Swimming with the undertow: How to start forgiving the unforgivable
Jeff’s college girlfriend Maryanne had made the minimum number of repairs on a long-abandoned, battered Buick Skylark to get it running again. Sort of. So the three of us thought it was a great idea to drive it to Florida for spring break.
We camped at an oceanside state park outside Daytona. A stiff wind and churning surf greeted us as we sauntered down to the beach on our first day.
Maryanne and I spotted a sandbar about half a football field’s distance from the shoreline, and we all started wading out toward it. When the water reached up to our waists, Jeff cautiously dropped back. Maryanne and I pushed on.
We were chest deep when an unusually strong undertow grabbed us. The force of the current pulling us away from shore shocked us. For just a second we panicked.
An undertow is not the same thing as a rip tide. The latter can drag you out to sea and drown you. An undertow sweeps you along for a short distance and spits you out. Unless you’re a small child or a poor swimmer, an undertow won’t kill you. But when you’re surprised by a powerful one, it sure feels like it will.
The first impulse many people feel in those moments is to fight the current. That can make things worse. As counterintuitive as the advice may seem, experts recommend that you swim with the undertow until you feel it release you.
As I shuffled back to the tent, I thought of a passage from John Irving’s The World According to Garp. Garp and his wife Helen had taken their kids to the beach. They told the boys to watch out for the undertow. But their young son had misunderstood and began looking for a dangerous sea creature: the Under Toad.
Irving writes,
[The] Under Toad became their code phrase for anxiety…. When the traffic was heavy, when the road was icy — when depression had moved in overnight — they said to each other, “The Under Toad is strong today.” (p. 408)
It occurred to me that my own Under Toad had been strong for a very long time, and I was afraid that it was going to kill me. I had spent loads of energy fighting it, when what I needed to do was to swim with it.
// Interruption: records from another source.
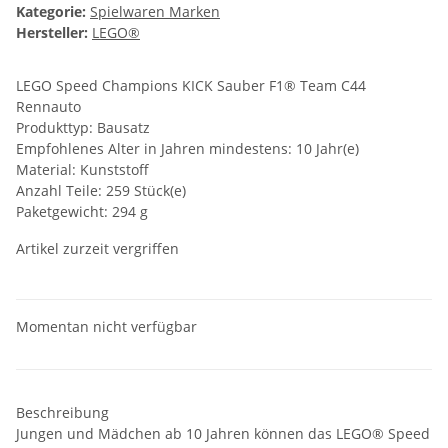
Kategorie:
Spielwaren Marken
Hersteller:
LEGO®
LEGO Speed Champions KICK Sauber F1® Team C44
Rennauto
Produkttyp: Bausatz
Empfohlenes Alter in Jahren mindestens: 10 Jahr(e)
Material: Kunststoff
Anzahl Teile: 259 Stück(e)
Paketgewicht: 294 g
Artikel zurzeit vergriffen
Momentan nicht verfügbar
Beschreibung
Jungen und Mädchen ab 10 Jahren können das LEGO® Speed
Instead of denying or trying to achieve my way out of my persistent shame, alienation and resentment, I needed to admit candidly that these were the forces pulling me from shore. It was starting to dawn on me that the Under Toad kept me in its grip as long as I fought against it. My release — and my ability to land on a peaceful shore — would only come after swimming with it.
This may sound like pop psychology to you. And that’s fine. But strictly speaking I’m talking about one of the enduring lessons of the Bible. Christians traditionally talk about spiritual practices like self-examination and forgiveness as paths to spiritual liberation and restored wholeness.
Take for instance an episode from the Joseph story in Genesis (chapters 37-50).
Years after his brothers had sold him into Egyptian slavery, Joseph had risen to the rank of second in command under Pharaoh. A famine swept the land, and those same brothers turned up begging for food.
Joseph managed to hold it together for a while. These men had degraded him, betrayed him, and tossed aside in an unimaginably cruel way. The Under Toad would have been strong for Joseph, and he initially fought against it.
Had the Under Toad merely swept him away, he would have killed or imprisoned his tormentors. Instead, he decided to swim with it.
He acknowledged his pain as his own. The text puts it this way: “Joseph could no longer control himself.” He sent his deputies and guards out of the room. “He wept so loudly that the Egyptians heard it.” (Genesis 45:1, 2)
His liberation and healing came with a dual recognition. He put it this way to his brothers, “Even though you intended to do harm to me, God intended it for good.” (Genesis 50:20)
The wounds wrought by their hate still ached within him. And yet God’s love was healing those very wounds. He faced a choice: exact revenge and tumble out of control in reaction to their hate or do the hard, honest work of reconciliation and claim the freedom of God’s healing love.
Joseph chose love. He chose freedom. In other words, he swam with the Under Toad.